My church is going through a message series on love, marriage and sex. I was asked again to contribute to our church’s devotions website and assigned some pretty challenging verses in Song of Solomon. Since I don’t have to be a scholar in order to write this, I did exactly what I was told to do, which is write whatever God had laid on my heart. Unfortunately, I am given a 300 word parameter on the subject. Keeping my devotional to 300 words is more than half of my challenge. I thought and prayed quite a bit about the matter. I began to write.
When I wrote it I was at the heels of finishing up (for the second time) one of my favorite novels: The Shadow of the Wind. In this book there is no such thing as describing anything with a single word.
Carlos Ruiz Zafon, its author, describes an unused pen as “the best pair of gloves ever given to someone with no hands”, he depicts a rain cloud as a bruise in the sky, and a storm as a reef of clods and lightning racing across the sky from the sea. When I read, “A stream of black water converged in the center of the narrow street and made its way, like a funeral procession, toward the heart of the Raval quarter” to simply state that I had a peach tree in my backyard was impossible.
Fortunately, this here is my space and I get to be the boss of my words and write as many as I please. And you, my dear reader, get to read the entire 525 word devotional that, after 3 more tries, got condensed to its final polished and edited version that you can read here.

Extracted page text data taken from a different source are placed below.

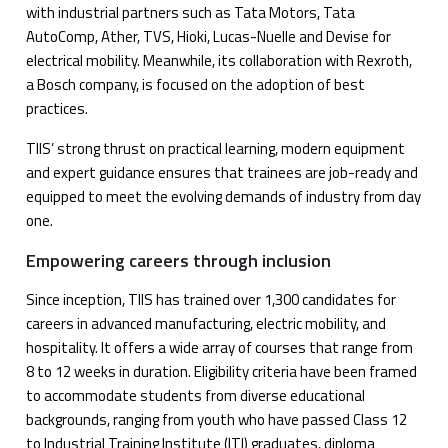
with industrial partners such as Tata Motors, Tata
AutoComp, Ather, TVS, Hioki, Lucas-Nuelle and Devise for
electrical mobility. Meanwhile, its collaboration with Rexroth,
a Bosch company, is focused on the adoption of best
practices.
TIIS’ strong thrust on practical learning, modern equipment
and expert guidance ensures that trainees are job-ready and
equipped to meet the evolving demands of industry from day
one.
Empowering careers through inclusion
Since inception, TIIS has trained over 1,300 candidates for
careers in advanced manufacturing, electric mobility, and
hospitality. It offers a wide array of courses that range from
8 to 12 weeks in duration. Eligibility criteria have been framed
to accommodate students from diverse educational
backgrounds, ranging from youth who have passed Class 12
to Industrial Training Institute (ITI) graduates, diploma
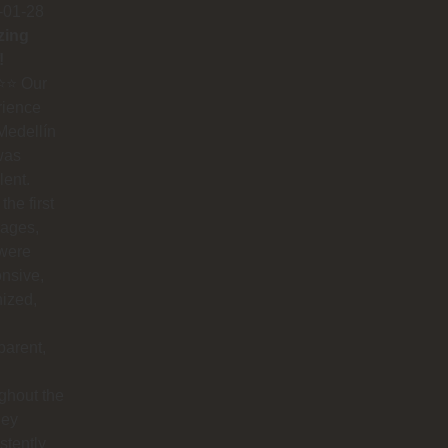
-01-28
zing
!
⭐️⭐️ Our
rience
Medellín
was
lent.
the first
ages,
 were
nsive,
ized,
parent,
ghout the
hey
stently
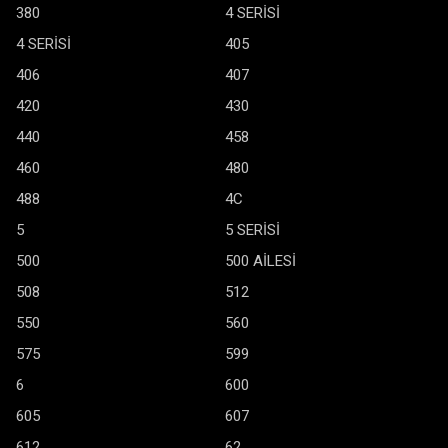
380
4 SERİSİ
4 SERİSİ
405
406
407
420
430
440
458
460
480
488
4C
5
5 SERİSİ
500
500 AİLESİ
508
512
550
560
575
599
6
600
605
607
612
62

The peach tree was the largest fruit tree in our bountiful back yard. For my best friend Marcela and me, it was a jungle gym with monkey bars as well as a sanctuary and a castle whose boughs were our thrones. It was the bearer of our preteen giggles and the keeper of our cherished secrets. On its branches lay the sweet fruit that would soon become a banquet for our lazy summer afternoons. On one early summer afternoon, when our brows were seating and our stomachs were growling and we could no longer wait for summertime to take its course, we decided it was time to reach toward the closest peach our friendly tree we could offer us. We knew good and well that perhaps our choice would not be the wisest (or the tastiest). Somewhere deep within our beings we understood that we were deceiving ourselves into thinking that it would actually taste as good as what we thought we deserved on this hot, enticing summer day. We were, after all, hot and we were hungry. We wanted it NOW. So we took it.
My dear friend Marcela didn’t even make it down our tree before our green prize found its way back up her esophagus. I, on the other hand, was doomed to hours of intestinal discomfort. Both of us were left with the sour taste in our mouths. Even to this day, if I think about it, I can still savor its bitterness. If only we had waited for our tree to unlock its mouth-watering sweetness in its due time.

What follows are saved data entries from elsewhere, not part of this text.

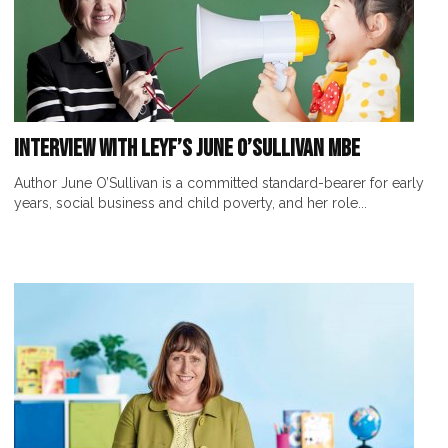
Interview with LEYF’s June O’Sullivan MBE
Author June O’Sullivan is a committed standard-bearer for early
years, social business and child poverty, and her role...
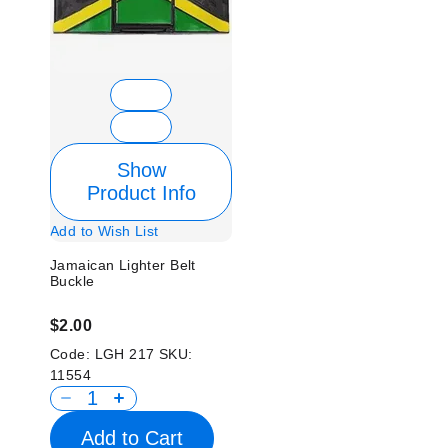
Show
Product Info
Add to Wish List
Jamaican Lighter Belt
Buckle
$2.00
Code:
LGH 217
SKU:
11554
Add to Cart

Fortunately, I can recall a considerably more satisfying peach from another time and another place. This peach was so sweet and juicy, I had to eat it outside and bent over. I managed to get it all over my hands, my face and all the way down my chin. I had never tasted something so good and succulent in my entire life.
As we explore together the topic of love and sex in the next few weeks and recall its lessons in the years to come, remember this story. Remember that sex, when experienced before its due time (outside of marriage), will leave a lingering bitter taste in your soul and an ache in your heart that will be impossible to forget. Remember that waiting will yield the purest and sweetest joy that you will continue to enjoy for years to come.
Please know, however, that if your mouth is already bitter and your heart is full of ache and regret, there is another story that should be remembered, the story of the father and mother of the man that pinned these verses: David and Bathsheba. Know that you can move forward, let Christ release any bitterness and ache that may have been left behind. Don’t forget that grace sweeps in and frees us all. He blots out our transgressions, washes away our iniquity and cleanses us from sin (Psalm 51 1-2); he restores in us the joy of our salvation (v. 12). The beautiful sweetness of redemption leaves no room for shame; the aftertaste is that of pure succulent joy.